なお、「使用者の責に帰すべき事由」によって就業できなかった場合には、第二十六条の休業手当の規定が適用されますので、使用者に保障給の支払義務が生じるのは、労働者が就業したにもかかわらず、材料不足、停電、機械の故障等のため手待ち時間が多く、または、原料粗悪等のため出来高が減少し賃金が低下した場合のように、実収賃金が低下した場合が該当します。では、労働者の非効率が原因で実収賃金が低下した場合はどうなのでしょうか。通達に「本条は労働者の責にもとづかない事由によつて、実収賃金が低下することを防ぐ主旨であるから、労働者に対し、常に通常の実収賃金を余りへだたらない程度の収入が保障されるやうに保障給の額を定めるやうにすること。」とあることから、別見解も存在しますが、労働者自身の勤務態度、能力、作業の遅さ等、労働者の責めに帰すべき事由によって出来高が少なく、実収賃金が減少した場合には、使用者に保障給を支払う義務は生じないと思われます。ただし、労働者の責めに帰すべき事由の存在を客観的に立証することには、困難が伴うものと思われますので、短絡的に労働者の非効率として処理してしまうことには注意が必要です。
○一定の賃金
保障給の額については、条文には「労働時間に応じ一定の賃金」とあるだけで、または、通達において「常に通常の実収賃金と余りへだたらない程度の収入が保障されるように保障給の額を定める」こととされています。

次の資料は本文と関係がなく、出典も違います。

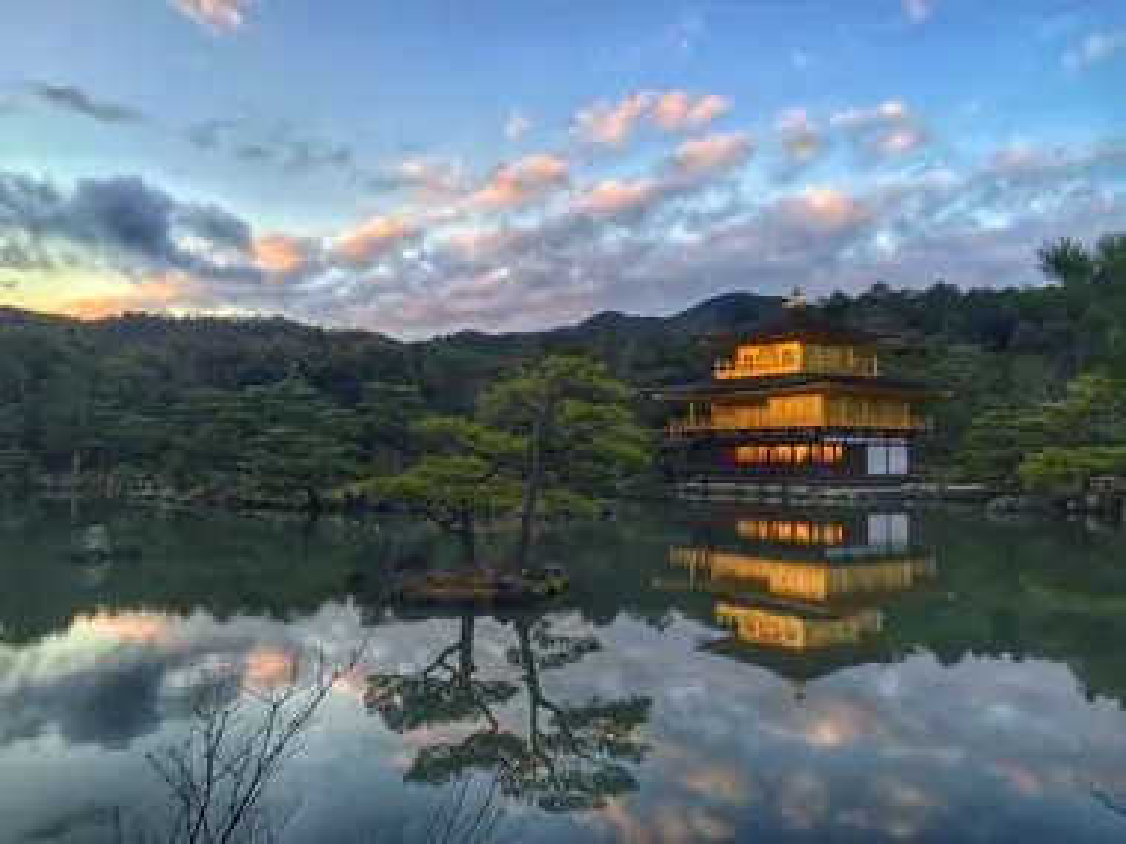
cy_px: 422
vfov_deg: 48.2
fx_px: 943
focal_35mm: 29
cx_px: 563
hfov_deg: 61.7
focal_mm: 4.15
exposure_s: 1/120
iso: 32
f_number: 2.2
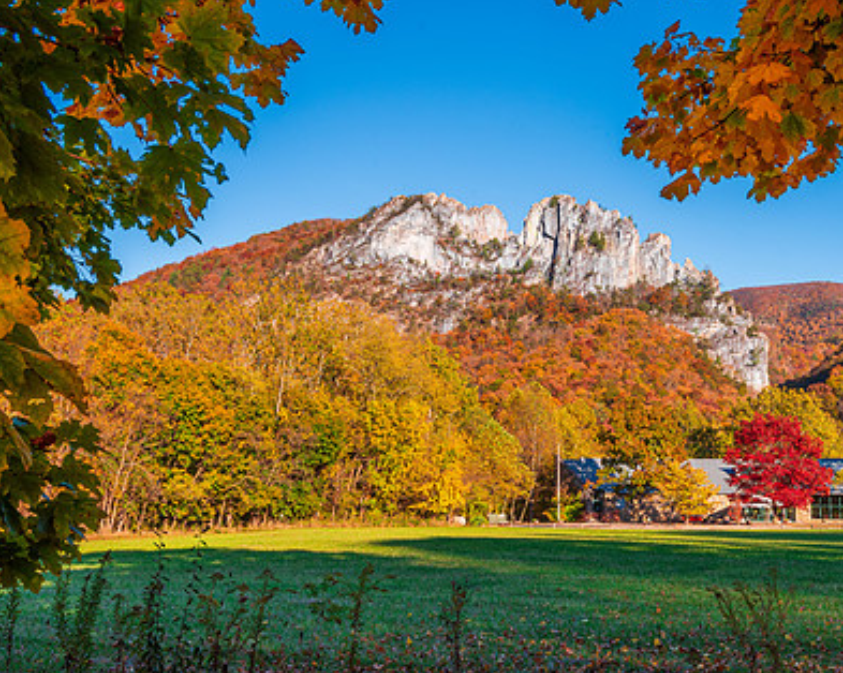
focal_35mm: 43
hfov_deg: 42.2
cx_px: 575
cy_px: 325
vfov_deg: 34.9
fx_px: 1072
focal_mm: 31
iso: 100
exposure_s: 1/60
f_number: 16
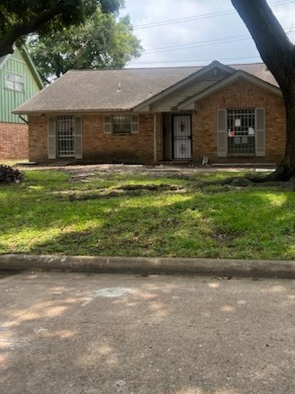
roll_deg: +1.6
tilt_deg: +0.7
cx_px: 210
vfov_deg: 48.4
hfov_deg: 37.0
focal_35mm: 38
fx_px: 432
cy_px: 143
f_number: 1.5
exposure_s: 1/1395
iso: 50
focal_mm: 5.7
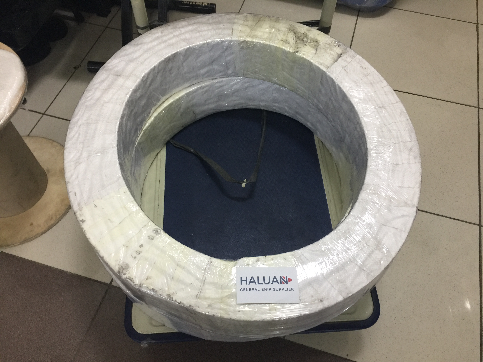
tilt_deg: -58.4
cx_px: 242
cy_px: 181
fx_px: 405
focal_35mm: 29
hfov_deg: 61.7
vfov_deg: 48.2
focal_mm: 4.15
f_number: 2.2
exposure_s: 1/17
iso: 80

しかしこれは具体的規定ではありませんので、大体の目安として、労働者が就業している場合の規定である本条の保障給は、休業の場合に関して第二十六条が平均賃金の100分の60以上の休業手当の支払いを要求していることから休業手当を下回らないことが妥当であり、また、当然に最低賃金法の定める最低賃金以上でなければならないとされています。
なお、「本条の趣旨は全額請負給に対しての保障給のみならず一部請負給についても基本給を別として、その請負給について保障すべきものであるが、賃金構成からみて固定給の部分が賃金総額中の大半(概ね6割程度以上)を占めている場合には、本条のいわゆる「請負制で使用する」場合に該当しないと解される。」と通達されていることから、出来高給が月給等の固定給と併給されている場合であって、賃金総額のうち固定給の割合が大部分を占め、出来高給の割合が著しく少額(固定給主体+出来高給少額)である場合には請負制には該当しないとされていることから、保障給を定める必要はありません。
罰則
第二十七条の規定に違反して賃金の保障をしない使用者は、労働基準法第百二十条によって30万円以下の罰金に処せられる可能性があります。
「「保障をする」とは、現実に保障給を支払うという意味だけでなく、保障給を定めるという意味をも含むものと解されるから、保障給を定めないというだけでも本条違反が成立すると考えられる。ただし、本条はその定めの形式を問わないから、労働契約その他によって定められていればよく、就業規則に定めのないことが直ちに本条違反となるものではない。」とされています。